After leaving Lehigh University due to the pandemic, I have been spending my quarantine in an affluent Minneapolis suburb with my partner’s family. Families ride their bikes down the sidewalks and kids play in their front yards and driveways, while keeping their distance from other passersby; older folks sit on their front lawns and chat. It can feel far removed from the crisis of the pandemic. In March, the “thank u” signs pictured here began to spring up in yards. As I walked past these signs, I was inspired to consider what desires for communication they are expressing. Now that public gatherings are dangerous, these remote acts of speech stand in for a visible public response. In suburbs like this one, where the available public spaces – parks and shopping centers – are not designed for public speech, yards have always been sites of expression. Contrasting to the political yard signs we’d expect in an ordinary election year, the “thank u” signs speak of a desire for unity, a collective response of appreciation. This sign pictured above stood out particularly because it is paired with a hand-made child’s sign accompanying the mass-produced item. As tangential to the current crisis as the sentiment may be, I was touched by the child’s desire, clearly nurtured by their parents, to contribute positivity to a public forum. This sign replaced another, similar sign, which read “believe in unicorns.”

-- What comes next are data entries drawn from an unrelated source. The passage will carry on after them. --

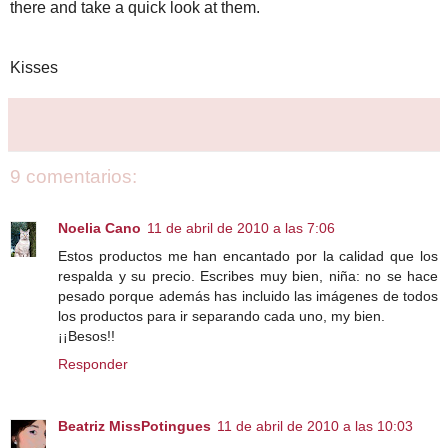
there and take a quick look at them.
Kisses
9 comentarios:
Noelia Cano
11 de abril de 2010 a las 7:06
Estos productos me han encantado por la calidad que los
respalda y su precio. Escribes muy bien, niña: no se hace
pesado porque además has incluido las imágenes de todos
los productos para ir separando cada uno, my bien.
¡¡Besos!!
Responder
Beatriz MissPotingues
11 de abril de 2010 a las 10:03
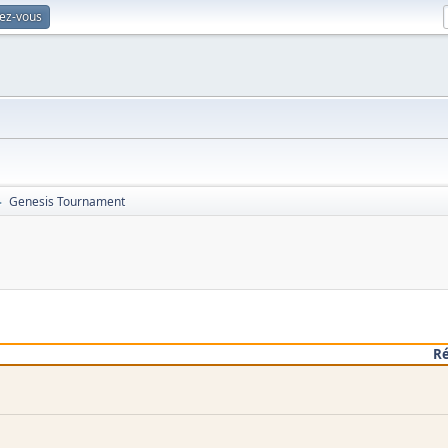
vez-vous
Genesis Tournament
►
R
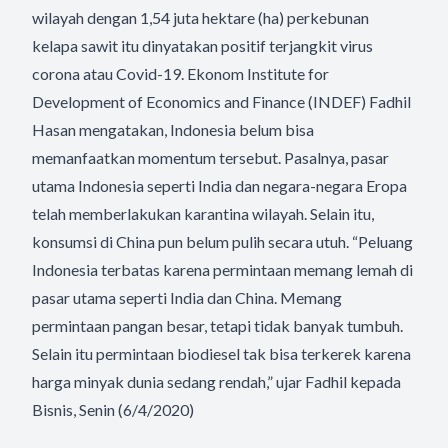
wilayah dengan 1,54 juta hektare (ha) perkebunan
kelapa sawit itu dinyatakan positif terjangkit virus
corona atau Covid-19. Ekonom Institute for
Development of Economics and Finance (INDEF) Fadhil
Hasan mengatakan, Indonesia belum bisa
memanfaatkan momentum tersebut. Pasalnya, pasar
utama Indonesia seperti India dan negara-negara Eropa
telah memberlakukan karantina wilayah. Selain itu,
konsumsi di China pun belum pulih secara utuh. “Peluang
Indonesia terbatas karena permintaan memang lemah di
pasar utama seperti India dan China. Memang
permintaan pangan besar, tetapi tidak banyak tumbuh.
Selain itu permintaan biodiesel tak bisa terkerek karena
harga minyak dunia sedang rendah,” ujar Fadhil kepada
Bisnis, Senin (6/4/2020)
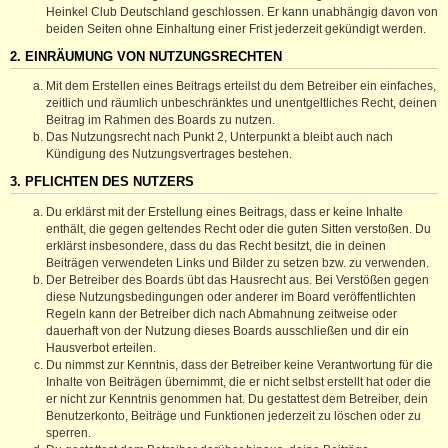
Heinkel Club Deutschland geschlossen. Er kann unabhängig davon von
beiden Seiten ohne Einhaltung einer Frist jederzeit gekündigt werden.
2. EINRÄUMUNG VON NUTZUNGSRECHTEN
Mit dem Erstellen eines Beitrags erteilst du dem Betreiber ein einfaches,
zeitlich und räumlich unbeschränktes und unentgeltliches Recht, deinen
Beitrag im Rahmen des Boards zu nutzen.
Das Nutzungsrecht nach Punkt 2, Unterpunkt a bleibt auch nach
Kündigung des Nutzungsvertrages bestehen.
3. PFLICHTEN DES NUTZERS
Du erklärst mit der Erstellung eines Beitrags, dass er keine Inhalte
enthält, die gegen geltendes Recht oder die guten Sitten verstoßen. Du
erklärst insbesondere, dass du das Recht besitzt, die in deinen
Beiträgen verwendeten Links und Bilder zu setzen bzw. zu verwenden.
Der Betreiber des Boards übt das Hausrecht aus. Bei Verstößen gegen
diese Nutzungsbedingungen oder anderer im Board veröffentlichten
Regeln kann der Betreiber dich nach Abmahnung zeitweise oder
dauerhaft von der Nutzung dieses Boards ausschließen und dir ein
Hausverbot erteilen.
Du nimmst zur Kenntnis, dass der Betreiber keine Verantwortung für die
Inhalte von Beiträgen übernimmt, die er nicht selbst erstellt hat oder die
er nicht zur Kenntnis genommen hat. Du gestattest dem Betreiber, dein
Benutzerkonto, Beiträge und Funktionen jederzeit zu löschen oder zu
sperren.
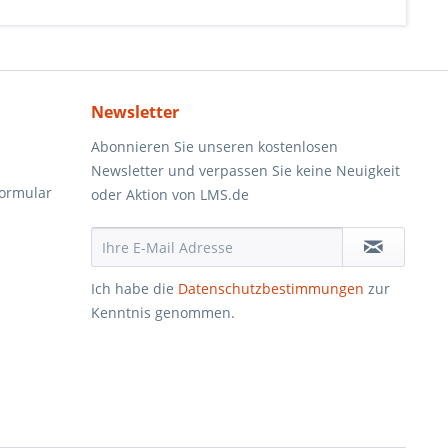
Newsletter
Abonnieren Sie unseren kostenlosen
Newsletter und verpassen Sie keine Neuigkeit
formular
oder Aktion von LMS.de
Ich habe die
Datenschutzbestimmungen
zur
Kenntnis genommen.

The sentiment of gratitude expressed by the mass-produced signs is an admirable one and it is important to honor and appreciate the people symbolized in the sign’s iconography. Yet I have always been somewhat dubious of gratitude. It sometimes presupposes that the person being thanked is doing their job out of a sense of civic duty (“thank you for your service”) and with full knowledge of the consequences. Many of the workers invoked by the sign hold their jobs because of economic necessity and never could have imagined that going to work would put their lives at risk. I am glad to see the sign acknowledging the extraordinary labor of these workers who have found themselves in such an unexpected position, but I also am unsure of how many of these workers will see them. I have no doubt that this suburb houses many medical professionals and teachers; I am less sure about grocery store and restaurant workers. I also worry that gratitude may feel like enough. Another handmade sign pictured below tacitly acknowledges both the expected audience and the value of compensation, encouraging delivery drivers to “please help yourself” to an unseen token of appreciation. It seems every day I read a story about a failure to truly value this labor: a nurse who faces deportation; the doctors, delivery drivers, and grocery store workers who lack protective equipment; workers who do not have paid sick leave; parents whose children are home from school but who still must go into work; workers without adequate health insurance. All of a sudden, some of our most undervalued workers have become our most essential laborers, and the discrepancies in how we value people’s labor and lives are laid bare.
My mother, who just celebrated her sixty-first birthday, has worked at the same grocery store for nearly twenty years. Happily, it is locally owned by a couple who have worked alongside and care deeply about their employees. The store is extraordinarily diligent about cleaning, far beyond any other grocery store I’ve seen or heard about. They supply gloves for customers as they walk into the door and set up delivery and curbside pickup entirely from scratch. They limited their hours, so employees have time to clean and spend less time close to customers. The store owners do this despite living in a rural area where cases still number in the tens – I am immensely proud of this store and the people who work there for being proactive and taking the needs of their employees so seriously. I learned this week that my mother is receiving hazard pay, as should every employee who is forced to put their body in peril during this pandemic. But, too few can expect hazard pay without a fight. When we talk on the phone, my mom regales me with tales of her customers, sometimes irate, sometimes grateful, and the new safety procedures that have been put in place. She tells me how when she comes home, she changes into new clothes and washes her hands before greeting my father, who will turn sixty-five this June, and who until last week was still going into work (to my immense relief, the university lab which employs him has told employees to stay at home). These “thank u” signs reflect for me the gratitude and admiration I feel for my mother and her coworkers. If they embody, as they hope they do, a mass desire to express our gratitude publicly, I hope that desire will take many more forms.